Quanto tempo ha il cliente per richiedere alla banca la restituzione degli interessi anatocistici?

Corte Cass. Sez. I, 24.3.2014 n. 6857

Diritto commerciale – Diritto bancario – anatocismo – azione di ripetizione – prescrizione

L’azione di ripetizione di indebito, proposta dal cliente di una banca, il quale lamenti la nullità della clausola di capitalizzazione trimestrale degli interessi anatocistici maturati con riguardo ad un contratto di apertura di credito bancario regolato in conto corrente, è soggetta all’ordinaria prescrizione decennale, la quale decorre, nell’ipotesi in cui i versamenti abbiano avuto solo funzione ripristinatoria della provvista, non dalla data di annotazione in conto di ogni singola posta di interessi illegittimamente addebitati, ma dalla data di estinzione del saldo di chiusura del conto, in cui gli interessi non dovuti sono stati registrati. Infatti, nell’anzidetta ipotesi ciascun versamento non configura un pagamento dal quale far decorrere, ove ritenuto indebito, il termine prescrizionale del diritto alla ripetizione, giacché il pagamento che può dar vita ad una pretesa restitutoria è esclusivamente quello che si sia tradotto nell’esecuzione di una prestazione da parte del debitore.
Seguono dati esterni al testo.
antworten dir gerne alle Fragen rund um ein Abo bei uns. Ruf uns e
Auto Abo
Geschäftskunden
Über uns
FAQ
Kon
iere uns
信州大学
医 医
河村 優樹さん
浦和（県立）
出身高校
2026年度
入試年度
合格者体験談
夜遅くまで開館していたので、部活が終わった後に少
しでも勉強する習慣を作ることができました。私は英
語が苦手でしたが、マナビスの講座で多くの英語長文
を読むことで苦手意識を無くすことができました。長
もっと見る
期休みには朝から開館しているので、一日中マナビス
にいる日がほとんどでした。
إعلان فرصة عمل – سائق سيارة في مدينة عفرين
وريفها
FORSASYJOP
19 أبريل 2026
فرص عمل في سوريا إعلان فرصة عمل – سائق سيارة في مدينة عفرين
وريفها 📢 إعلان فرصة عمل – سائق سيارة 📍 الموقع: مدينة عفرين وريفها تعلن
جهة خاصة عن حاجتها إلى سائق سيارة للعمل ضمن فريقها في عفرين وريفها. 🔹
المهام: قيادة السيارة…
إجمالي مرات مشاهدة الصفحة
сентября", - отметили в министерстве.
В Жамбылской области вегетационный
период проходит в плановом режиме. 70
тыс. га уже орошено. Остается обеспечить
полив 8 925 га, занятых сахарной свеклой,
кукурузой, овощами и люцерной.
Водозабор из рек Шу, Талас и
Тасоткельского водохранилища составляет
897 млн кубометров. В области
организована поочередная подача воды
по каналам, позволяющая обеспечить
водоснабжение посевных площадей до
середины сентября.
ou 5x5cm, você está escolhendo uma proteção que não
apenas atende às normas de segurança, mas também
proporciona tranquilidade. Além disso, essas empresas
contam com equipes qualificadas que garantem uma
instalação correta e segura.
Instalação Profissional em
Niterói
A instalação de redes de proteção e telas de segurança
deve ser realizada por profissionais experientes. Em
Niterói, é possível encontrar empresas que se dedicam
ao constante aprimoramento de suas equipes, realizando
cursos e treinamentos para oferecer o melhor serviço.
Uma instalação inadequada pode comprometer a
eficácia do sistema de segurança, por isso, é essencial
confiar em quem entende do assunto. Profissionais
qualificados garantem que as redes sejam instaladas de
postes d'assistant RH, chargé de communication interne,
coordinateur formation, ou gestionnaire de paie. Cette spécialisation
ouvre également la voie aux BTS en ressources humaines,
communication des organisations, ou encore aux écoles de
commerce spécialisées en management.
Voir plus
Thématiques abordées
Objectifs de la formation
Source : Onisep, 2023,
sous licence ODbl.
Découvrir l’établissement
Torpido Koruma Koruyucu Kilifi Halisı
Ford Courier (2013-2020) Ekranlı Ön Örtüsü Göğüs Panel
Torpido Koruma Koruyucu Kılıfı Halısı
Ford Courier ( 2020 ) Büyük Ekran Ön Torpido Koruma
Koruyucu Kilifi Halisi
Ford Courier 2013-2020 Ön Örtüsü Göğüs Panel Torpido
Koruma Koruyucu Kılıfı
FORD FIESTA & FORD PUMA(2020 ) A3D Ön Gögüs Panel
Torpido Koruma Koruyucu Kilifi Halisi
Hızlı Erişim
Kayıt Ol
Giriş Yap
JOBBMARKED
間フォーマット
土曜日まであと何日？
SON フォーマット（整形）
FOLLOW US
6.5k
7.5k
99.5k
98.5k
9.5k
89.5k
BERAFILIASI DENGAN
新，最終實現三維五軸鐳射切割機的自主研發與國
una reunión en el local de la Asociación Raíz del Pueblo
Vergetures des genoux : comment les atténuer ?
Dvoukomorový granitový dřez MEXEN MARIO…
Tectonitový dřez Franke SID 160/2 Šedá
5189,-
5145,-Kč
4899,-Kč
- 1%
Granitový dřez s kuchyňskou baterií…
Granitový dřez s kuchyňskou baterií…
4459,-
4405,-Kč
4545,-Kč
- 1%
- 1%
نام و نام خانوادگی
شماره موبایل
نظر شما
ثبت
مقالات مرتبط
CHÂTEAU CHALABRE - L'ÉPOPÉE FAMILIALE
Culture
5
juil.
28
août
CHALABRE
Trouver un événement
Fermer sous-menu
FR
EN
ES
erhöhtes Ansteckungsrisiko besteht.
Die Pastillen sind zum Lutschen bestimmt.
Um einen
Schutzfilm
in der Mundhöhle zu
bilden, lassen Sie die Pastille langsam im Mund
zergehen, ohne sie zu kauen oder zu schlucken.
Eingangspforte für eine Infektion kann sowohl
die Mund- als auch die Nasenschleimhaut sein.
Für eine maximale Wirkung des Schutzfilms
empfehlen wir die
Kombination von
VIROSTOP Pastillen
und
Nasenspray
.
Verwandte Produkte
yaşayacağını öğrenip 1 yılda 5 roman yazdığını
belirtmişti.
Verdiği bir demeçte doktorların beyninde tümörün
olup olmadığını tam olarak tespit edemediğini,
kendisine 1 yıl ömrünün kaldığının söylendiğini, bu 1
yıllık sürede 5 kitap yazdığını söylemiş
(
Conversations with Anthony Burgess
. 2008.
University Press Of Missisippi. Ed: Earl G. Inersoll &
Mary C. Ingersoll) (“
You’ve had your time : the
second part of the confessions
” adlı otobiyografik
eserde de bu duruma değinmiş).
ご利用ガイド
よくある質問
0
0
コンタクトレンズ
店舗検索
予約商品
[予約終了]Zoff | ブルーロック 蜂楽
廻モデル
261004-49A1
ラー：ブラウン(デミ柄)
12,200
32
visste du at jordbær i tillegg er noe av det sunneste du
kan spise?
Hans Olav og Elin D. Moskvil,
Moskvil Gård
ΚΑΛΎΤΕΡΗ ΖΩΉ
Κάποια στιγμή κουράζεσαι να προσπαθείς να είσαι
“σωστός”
Può fallire anche la società cooperativa

Corte Cass. Sez. I, 24.3.2014 n. 6835

Diritto commerciale – Diritto fallimentare – società cooperativa – fallimento

La nozione di impresa, nell’ambito del diritto comunitario, comprende qualsiasi entità che eserciti un’attività economica, indipendentemente dal suo status giuridico e dalle modalità di finanziamento. Pertanto lo scopo mutualistico di una società cooperativa non è di per sé inconciliabile con quello di lucro, quale obiettiva economicità della gestione, potendo i due fini coesistere ed essere rivolti al conseguimento di uno stesso risultato. Pertanto, anche una società cooperativa può fallire.